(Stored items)
####

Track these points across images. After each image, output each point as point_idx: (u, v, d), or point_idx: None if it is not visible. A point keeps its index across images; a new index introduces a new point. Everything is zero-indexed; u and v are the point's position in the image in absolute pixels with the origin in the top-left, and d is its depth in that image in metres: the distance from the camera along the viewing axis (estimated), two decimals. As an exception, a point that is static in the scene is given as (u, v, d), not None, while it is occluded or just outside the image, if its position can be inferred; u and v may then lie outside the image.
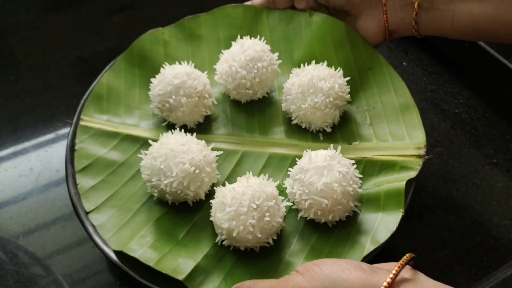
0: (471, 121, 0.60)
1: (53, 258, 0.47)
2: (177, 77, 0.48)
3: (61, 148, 0.56)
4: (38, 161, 0.55)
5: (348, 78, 0.50)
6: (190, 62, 0.50)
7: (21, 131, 0.58)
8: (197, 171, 0.43)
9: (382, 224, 0.43)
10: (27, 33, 0.70)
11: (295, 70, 0.50)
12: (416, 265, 0.42)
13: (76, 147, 0.47)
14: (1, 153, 0.56)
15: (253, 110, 0.52)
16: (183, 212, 0.45)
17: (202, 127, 0.50)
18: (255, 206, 0.40)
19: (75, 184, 0.45)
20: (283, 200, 0.44)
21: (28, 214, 0.50)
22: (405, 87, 0.51)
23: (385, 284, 0.32)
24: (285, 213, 0.43)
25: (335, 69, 0.50)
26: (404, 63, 0.66)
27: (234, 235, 0.40)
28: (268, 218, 0.40)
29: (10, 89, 0.63)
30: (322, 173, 0.42)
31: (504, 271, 0.43)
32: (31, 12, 0.73)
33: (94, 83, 0.52)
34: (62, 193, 0.51)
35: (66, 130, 0.57)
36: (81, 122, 0.49)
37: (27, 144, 0.57)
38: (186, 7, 0.73)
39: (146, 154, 0.45)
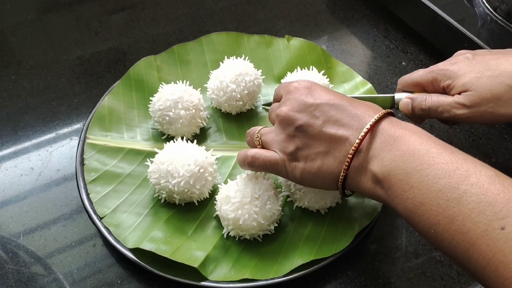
0: (470, 121, 0.61)
1: (53, 257, 0.47)
2: (174, 93, 0.53)
3: (61, 147, 0.56)
4: (38, 160, 0.55)
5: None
6: (185, 81, 0.56)
7: (22, 131, 0.58)
8: (201, 170, 0.48)
9: (368, 208, 0.49)
10: (27, 33, 0.70)
11: (282, 80, 0.57)
12: (416, 264, 0.47)
13: (85, 161, 0.52)
14: (2, 152, 0.56)
15: (243, 121, 0.58)
16: (189, 211, 0.49)
17: (198, 138, 0.55)
18: (257, 196, 0.45)
19: (88, 194, 0.49)
20: (280, 192, 0.49)
21: (28, 213, 0.50)
22: (375, 92, 0.59)
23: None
24: (282, 203, 0.48)
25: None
26: (403, 63, 0.67)
27: (240, 223, 0.45)
28: (270, 206, 0.45)
29: (10, 88, 0.62)
30: (312, 164, 0.48)
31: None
32: (31, 12, 0.73)
33: (96, 107, 0.57)
34: (62, 192, 0.52)
35: (67, 129, 0.58)
36: (87, 140, 0.53)
37: (27, 143, 0.56)
38: (186, 7, 0.74)
39: (152, 161, 0.49)
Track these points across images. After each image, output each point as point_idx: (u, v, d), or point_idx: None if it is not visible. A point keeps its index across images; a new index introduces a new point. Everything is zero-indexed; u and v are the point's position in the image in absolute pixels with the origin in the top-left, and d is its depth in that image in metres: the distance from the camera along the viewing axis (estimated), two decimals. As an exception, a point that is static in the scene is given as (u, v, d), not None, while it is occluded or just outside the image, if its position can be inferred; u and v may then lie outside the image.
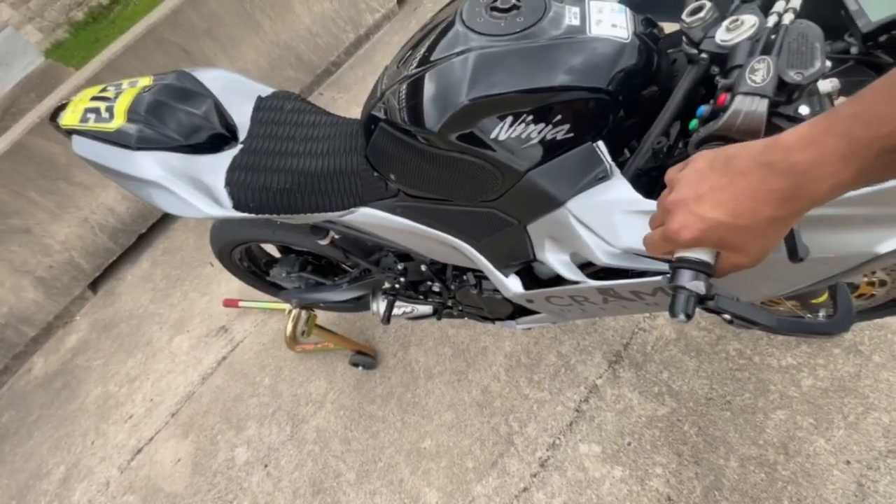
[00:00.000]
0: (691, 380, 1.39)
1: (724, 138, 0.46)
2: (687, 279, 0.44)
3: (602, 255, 0.68)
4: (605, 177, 0.68)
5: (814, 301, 1.05)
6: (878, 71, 0.68)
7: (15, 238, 2.50)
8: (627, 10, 0.70)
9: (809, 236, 0.60)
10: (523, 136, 0.68)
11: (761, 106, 0.45)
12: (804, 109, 0.49)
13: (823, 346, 1.33)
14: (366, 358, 1.78)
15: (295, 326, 1.65)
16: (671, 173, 0.45)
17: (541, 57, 0.65)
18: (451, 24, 0.72)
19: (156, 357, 2.29)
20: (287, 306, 1.70)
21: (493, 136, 0.69)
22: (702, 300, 0.44)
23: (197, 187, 0.96)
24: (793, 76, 0.46)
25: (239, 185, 0.95)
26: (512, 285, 0.92)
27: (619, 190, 0.66)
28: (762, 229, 0.40)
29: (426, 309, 1.36)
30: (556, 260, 0.79)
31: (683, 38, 0.64)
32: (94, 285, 2.77)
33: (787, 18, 0.51)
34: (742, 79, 0.47)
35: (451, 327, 1.79)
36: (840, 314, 0.46)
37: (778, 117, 0.50)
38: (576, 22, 0.66)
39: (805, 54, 0.47)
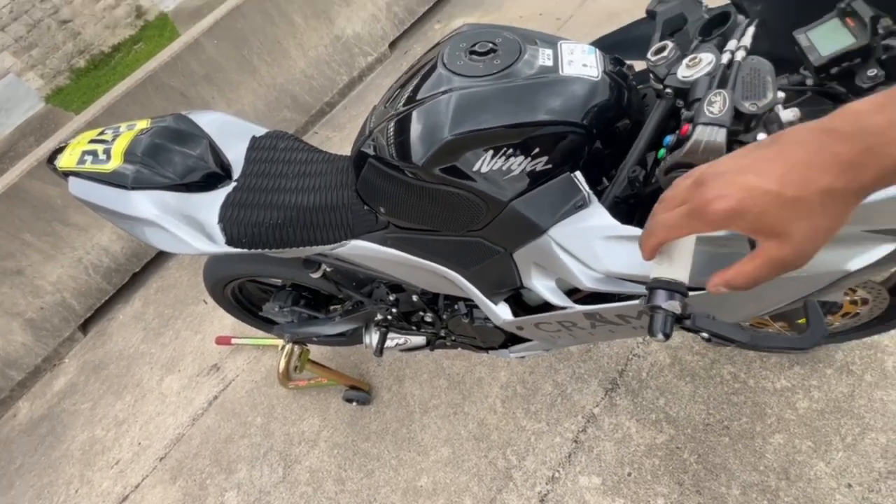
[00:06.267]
0: (688, 405, 1.38)
1: (689, 165, 0.49)
2: (662, 299, 0.45)
3: (585, 280, 0.70)
4: (583, 204, 0.70)
5: (800, 321, 1.06)
6: (834, 100, 0.73)
7: (6, 280, 2.49)
8: (597, 50, 0.75)
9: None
10: (504, 168, 0.71)
11: (720, 135, 0.49)
12: (762, 136, 0.52)
13: (816, 367, 1.33)
14: (360, 393, 1.75)
15: (288, 362, 1.63)
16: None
17: (517, 95, 0.69)
18: (433, 67, 0.77)
19: (145, 399, 2.24)
20: (280, 342, 1.69)
21: (475, 168, 0.72)
22: (679, 319, 0.46)
23: (191, 224, 0.98)
24: (748, 107, 0.50)
25: (232, 221, 0.98)
26: (501, 313, 0.93)
27: (597, 217, 0.69)
28: (813, 204, 0.34)
29: (419, 340, 1.36)
30: (542, 286, 0.81)
31: (651, 74, 0.69)
32: (85, 326, 2.74)
33: (740, 55, 0.56)
34: (701, 111, 0.51)
35: (446, 359, 1.77)
36: (812, 329, 0.48)
37: (739, 145, 0.53)
38: (549, 63, 0.71)
39: (758, 87, 0.51)
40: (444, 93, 0.72)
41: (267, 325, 1.70)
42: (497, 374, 1.66)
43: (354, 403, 1.78)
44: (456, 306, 1.16)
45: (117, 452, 2.07)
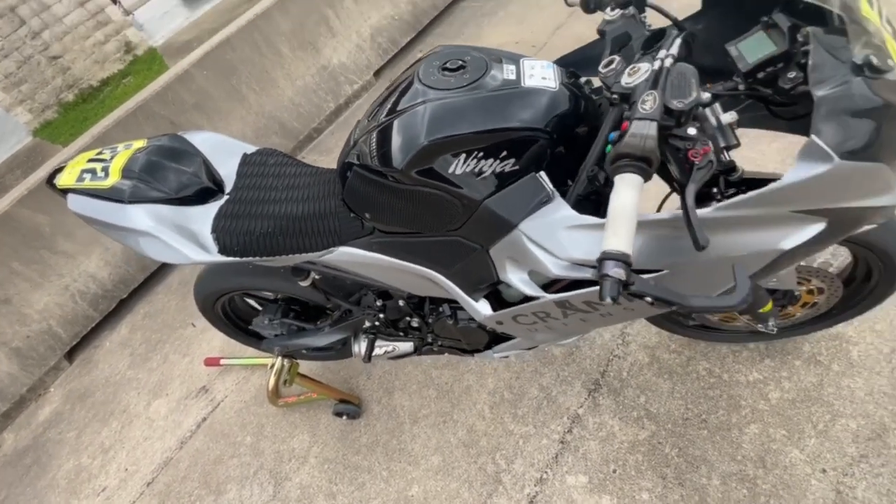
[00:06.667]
0: (667, 401, 1.43)
1: (629, 155, 0.57)
2: (610, 267, 0.52)
3: (552, 268, 0.77)
4: (547, 200, 0.78)
5: (762, 311, 1.14)
6: (765, 102, 0.82)
7: (-7, 309, 2.47)
8: (554, 65, 0.84)
9: (720, 237, 0.70)
10: (476, 170, 0.79)
11: (652, 128, 0.57)
12: (691, 130, 0.60)
13: (785, 360, 1.40)
14: (350, 406, 1.77)
15: (277, 380, 1.65)
16: None
17: (485, 105, 0.77)
18: (410, 83, 0.85)
19: (132, 424, 2.21)
20: (269, 361, 1.72)
21: (450, 170, 0.79)
22: (625, 286, 0.53)
23: (185, 235, 1.03)
24: (675, 104, 0.58)
25: (224, 231, 1.03)
26: (482, 309, 0.99)
27: (560, 210, 0.76)
28: None
29: (406, 346, 1.40)
30: (516, 278, 0.88)
31: (602, 85, 0.78)
32: (71, 354, 2.71)
33: (668, 62, 0.65)
34: (636, 109, 0.59)
35: (434, 369, 1.81)
36: (738, 288, 0.54)
37: (673, 138, 0.61)
38: (512, 77, 0.80)
39: (684, 88, 0.60)
40: (420, 104, 0.79)
41: (256, 340, 1.73)
42: (485, 381, 1.70)
43: (345, 417, 1.79)
44: (441, 309, 1.21)
45: (104, 479, 2.04)
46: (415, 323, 1.31)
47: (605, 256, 0.52)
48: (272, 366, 1.68)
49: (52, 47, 6.34)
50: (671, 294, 0.53)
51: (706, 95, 0.63)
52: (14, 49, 6.11)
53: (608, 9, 0.84)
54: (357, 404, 1.79)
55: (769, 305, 1.12)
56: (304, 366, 1.92)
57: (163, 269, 2.91)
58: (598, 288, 0.80)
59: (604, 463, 1.39)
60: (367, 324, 1.36)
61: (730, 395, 1.39)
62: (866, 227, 0.90)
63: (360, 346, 1.41)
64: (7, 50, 6.06)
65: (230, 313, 1.65)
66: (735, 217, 0.66)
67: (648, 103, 0.58)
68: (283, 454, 1.81)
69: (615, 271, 0.51)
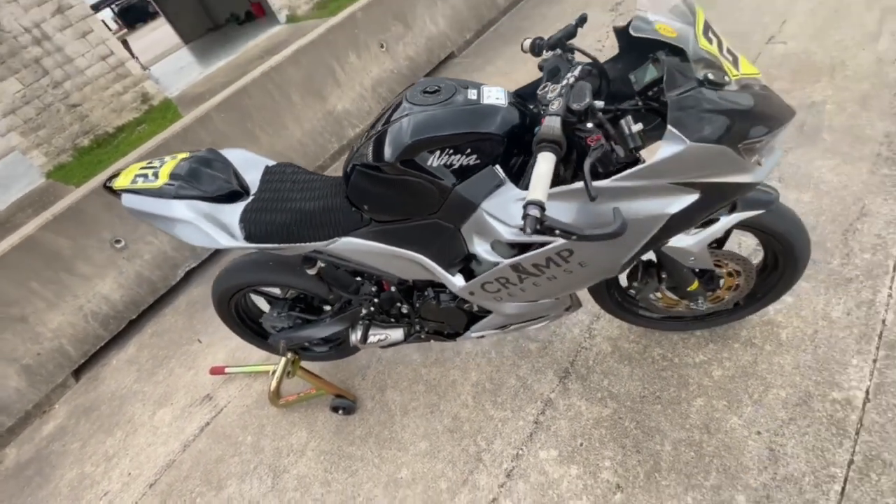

####

:: TASK TO CARRY OUT ::
Every line above from the line with "14: (1, 153, 0.56)" to the line with "30: (322, 173, 0.42)", inclusive, must be returned exactly; no other line belongs in the reply.

:: EXERCISE OUTPUT ::
14: (1, 153, 0.56)
15: (253, 110, 0.52)
16: (183, 212, 0.45)
17: (202, 127, 0.50)
18: (255, 206, 0.40)
19: (75, 184, 0.45)
20: (283, 200, 0.44)
21: (28, 214, 0.50)
22: (405, 87, 0.51)
23: (385, 284, 0.32)
24: (285, 213, 0.43)
25: (335, 69, 0.50)
26: (404, 63, 0.66)
27: (234, 235, 0.40)
28: (268, 218, 0.40)
29: (10, 89, 0.63)
30: (322, 173, 0.42)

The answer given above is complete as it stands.